“La grande guerra di Achille, autobiografia di un analfabeta”, l’ultima pubblicazione di Claudio Leoni, fa incetta di applausi, ieri la presentazione ad Anzio presso i Musei di Villa Adele e domani alla libreria Mondadori di Grosseto.
Claudio Leoni, vive a Velletri ed insegna a Lariano, ormai conosciuto ovunque, perché spesso anima siti archeologici e musei, scrive e pubblica qualche testo teatrale, riceve premi letterari, legge qualcosa a qualcuno, ma ogni giorno tocca la terra. Da questa faticosa carezza riceve insalate, uva da vino, olive, mele rosate e quando il contatto diventa più profondo, ossa e storie che laggiù aspettano qualcuno che le riporti, rispettosamente, in superficie.
“La grande guerra di Achille”, è il un libro all’insegna del ricordo, si parla della dei cento anni dalla Guerra del 15-18, che stanno lentamente trascorrendo e quindi di una guerra, come tutte le guerre, crudele e dolorosa e chi pagò il prezzo più alto fu, come al solito, la povera gente. Pastori, contadini, pescatori e braccianti che sapevano sì e no scrivere il loro nome su un foglio, parlare malamente la lingua italiana, abituati a lavorare duro dalla mattina alla sera per sfamare le proprie famiglie e pagare le tasse che tutti i governi imponevano, furono mandati al macello senza riguardi e senza grazia.
Improvvisamente, persone che non avevano mai lasciato il loro paese si ritrovarono in una regione sconosciuta a fronteggiare un esercito agguerrito e ben organizzato. Molti di questi uomini morirono, molti diventarono eroi loro malgrado, moltissimi diventarono disertori e Achille, il personaggio che ritroviamo nel libro, “La grande guerra di Achille” di Claudio Leoni è proprio il racconto autobiografico di uno di questi.
“Achille ha trentaquattro anni, quattro figli, due vacche nella stalla, una vigna da curare e una moglie che ogni notte lo rende immortale come un antico dio della terra. Non può lasciare tutto questo per andare in guerra”

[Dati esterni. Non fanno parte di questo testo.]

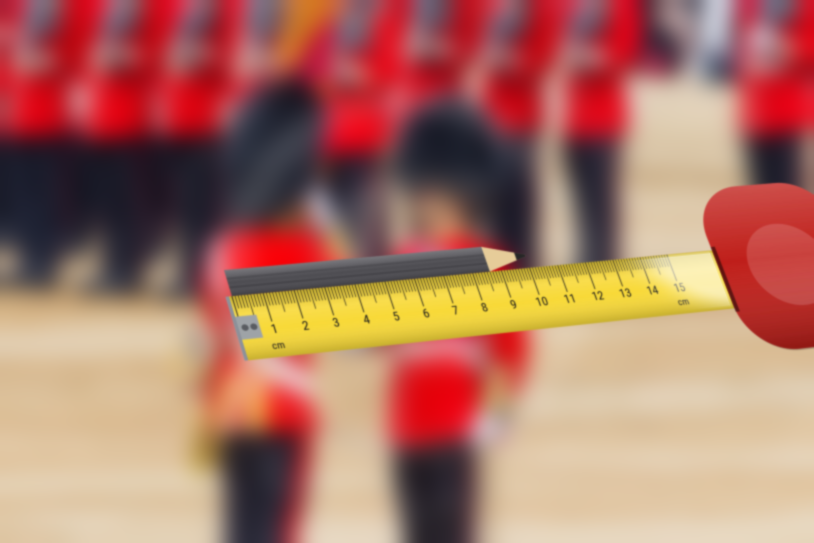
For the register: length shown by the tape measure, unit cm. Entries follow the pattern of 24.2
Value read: 10
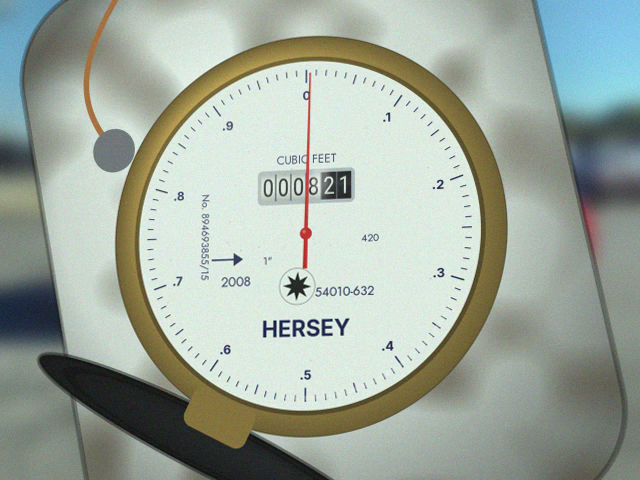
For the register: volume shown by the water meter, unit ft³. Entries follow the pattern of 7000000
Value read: 821.00
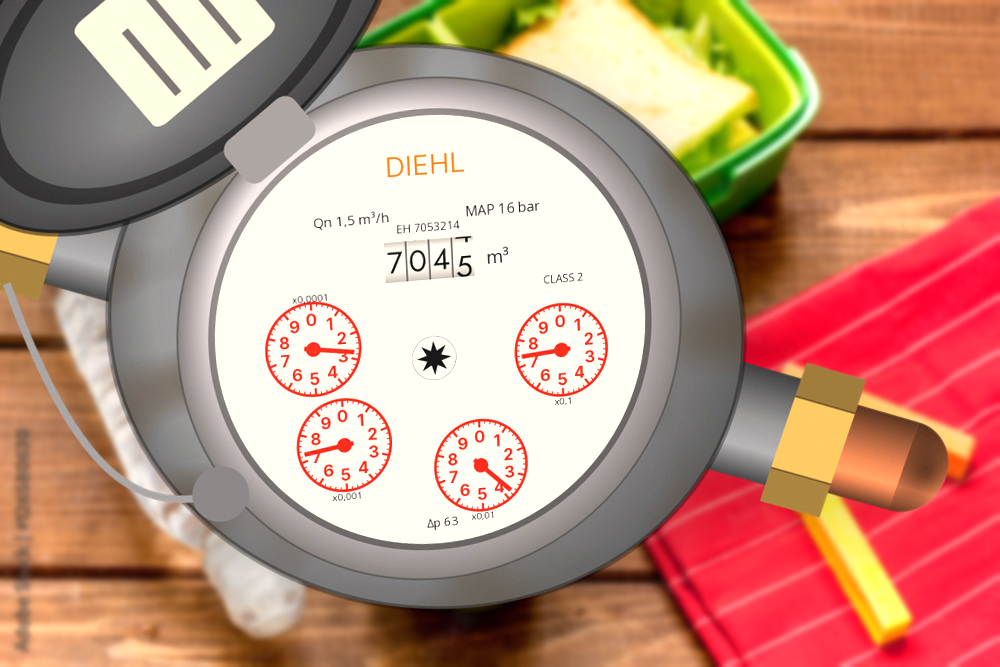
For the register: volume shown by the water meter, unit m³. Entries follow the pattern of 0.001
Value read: 7044.7372
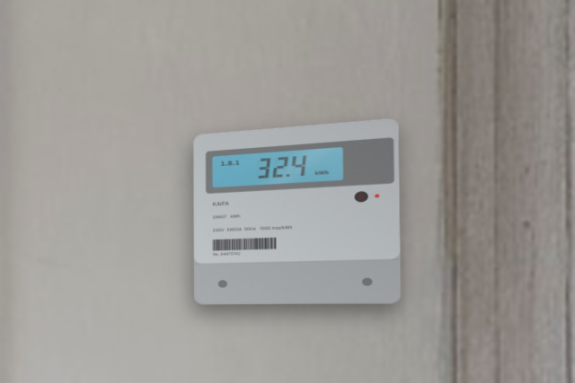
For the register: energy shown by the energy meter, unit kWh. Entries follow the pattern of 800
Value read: 32.4
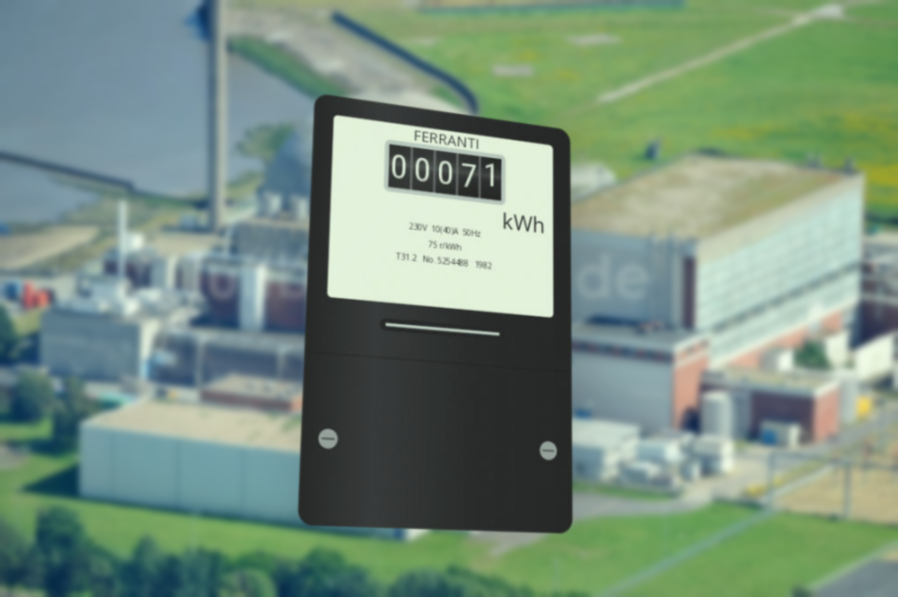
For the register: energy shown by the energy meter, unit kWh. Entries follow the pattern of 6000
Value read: 71
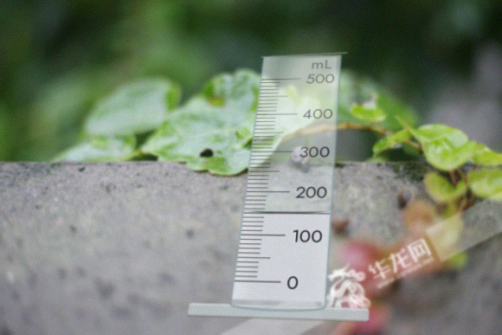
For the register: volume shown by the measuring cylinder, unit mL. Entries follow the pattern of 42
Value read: 150
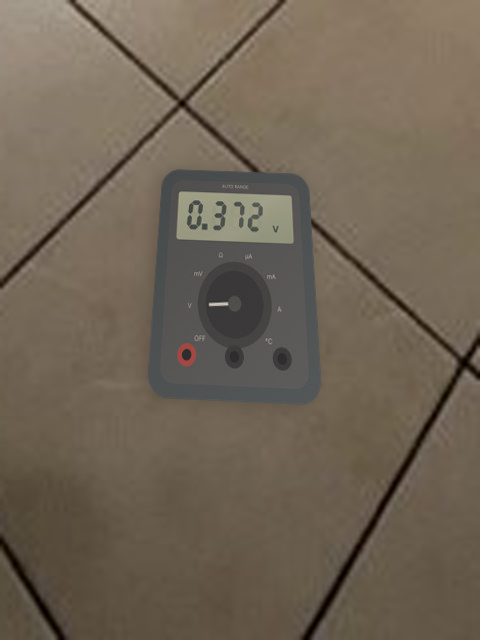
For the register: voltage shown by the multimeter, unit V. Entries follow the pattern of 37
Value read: 0.372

E invece in guerra Achille ci andrà e la narrazione lo segue passo passo, creando, come dice Daniele Serapiglia nella prefazione, “un affresco che colpisce per la sua forza visiva” e ci riporta alla vita vera di un uomo. Achille è nato e vissuto a Velletri, ma la sua grande guerra è stata esattamente uguale a quella di migliaia di poveri uomini che lottarono non per i confini sconosciuti di una patria percepita vagamente, ma più concretamente per riportare a casa la pelle. La vita era fatica, sudore. Era fatta di terra, vigne ed ulivi. Per amore di questo antico mondo Achille tornerà a casa e diventerà un disertore poiché l’esperienza della guerra è stata dura, ma anche effimera nel suo dolore dopo il ritorno a casa.